John Husman, president of the Hasman Investment Trust, which called the stock market crashes of 2000 and 2008, said in a recent comment that he believes investors mistakenly consider support from the Fed as something that “mechanically from” supports the market.
Instead, he said, it supports investor psychology. And once sentiment turns bearish, it will be harder for the Fed to halt a recession in short order, he warned.
Shares continued to fall 50% in 2000 and 2008, even after stepping in with support from the Fed, he said. Furthermore, he highlighted that when the internals of the market are unfavourable – as they are now – monetary easing has not helped.
“Fed easing has not reliably supported stocks over a period when investor psychology has shifted toward risk-averse,” Hasman said. “It’s a gap that many investors are likely to overlook, with disastrous consequences as this Fed-induced yield bubble is seeking to collapse.”
Hussman Funds
inflation alert
Tom Essay, founder of market-research firm Sevens Report Research, who is also a former Merrill Lynch trader and a former hedge fund founder, has a bit more nuance.
In a normal environment, the essay still assumes that a Fed put exists, and that 3,700 is probably close to the Fed’s move.
But things change when increased inflation comes into play, he told Insider on Friday. If inflation remains high, around 4% or so, the essay warned that the central bank’s hands could be tied, and the Fed could drop below 3,700. Essay said he expects the structural issues driving inflation to persist over the next year, and that inflation will remain at 3-4% at that time.
“If we drop to 3,700 on some sort of a deadlock, negative environment, it could be lower, because the Fed won’t be able to cut rates until they get inflation back closer to 2%,” he said. Bring it,” he said. “If the CPI is running above 4% a year, and every politician in the world is screaming that inflation is killing their constituents, the Fed won’t be able to get worse.”
In general, given the increased inflation, the essay said that Fed puts would require a larger decline than in recent years.
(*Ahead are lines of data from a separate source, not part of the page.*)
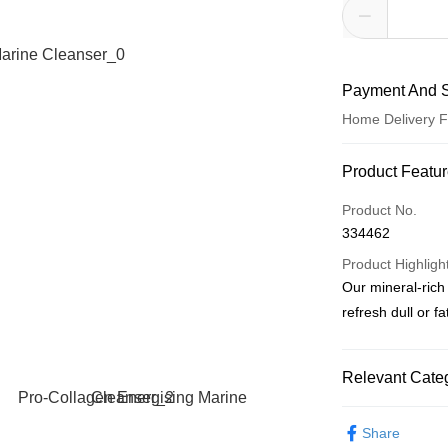
Payment And S
Home Delivery F
Payment Meth
Product Featu
Credit Card
Product No.
334462
PayNow
Product Highligh
Our mineral-rich
Shipping Meth
refresh dull or f
Home Delivery
S$5.00/order | F
Relevant Categ
Skin Care
Sho
Share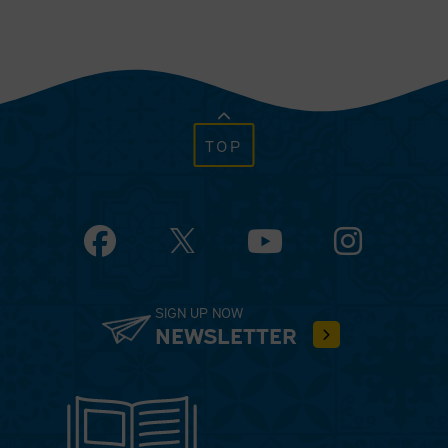
TOP
Facebook
YouTube
Instagram
SIGN UP NOW
NEWSLETTER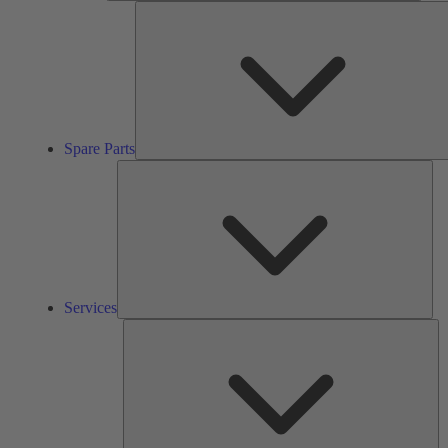
Spare Parts
Ser
Services
So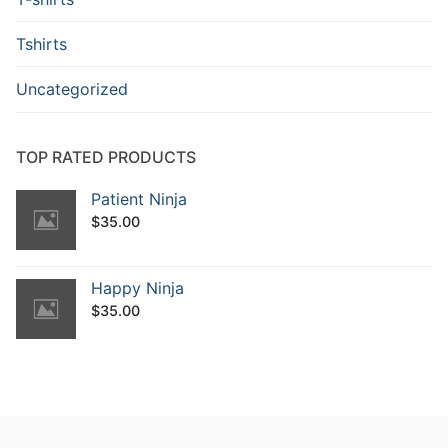
Tshirts
Uncategorized
TOP RATED PRODUCTS
Patient Ninja
$
35.00
Happy Ninja
$
35.00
Richard Fischer, former chairman of the Dallas Fed, takes the same stance.
In such volatile periods, it is difficult to know how the Fed will react to the markets.
Stocks are part of the broader economy, and if large amounts of money are wiped out in a major pullback, it will begin to take effect. This concept is known as the negative money effect: when a significant portion of one’s wealth decreases, their spending habits become more conservative, and vice versa.
But if inflation is already hitting the economy, the Fed may have no choice but to ignore the stock market decline.
Michael Leibovitz of RIA Advisors touched on the fine line for moving the Fed in a recent commentary.
“The Fed is making it clear that they want to reduce inflation. They are also telling us that they will ensure financial stability. Sounds like a good plan, but successfully achieved by achieving low inflation without destabilizing the markets It’s an incredibly difficult task to walk the narrow trajectory.”
“We think the odds of success are slim. As such, we must carefully consider which goals they will prioritize when pushed.”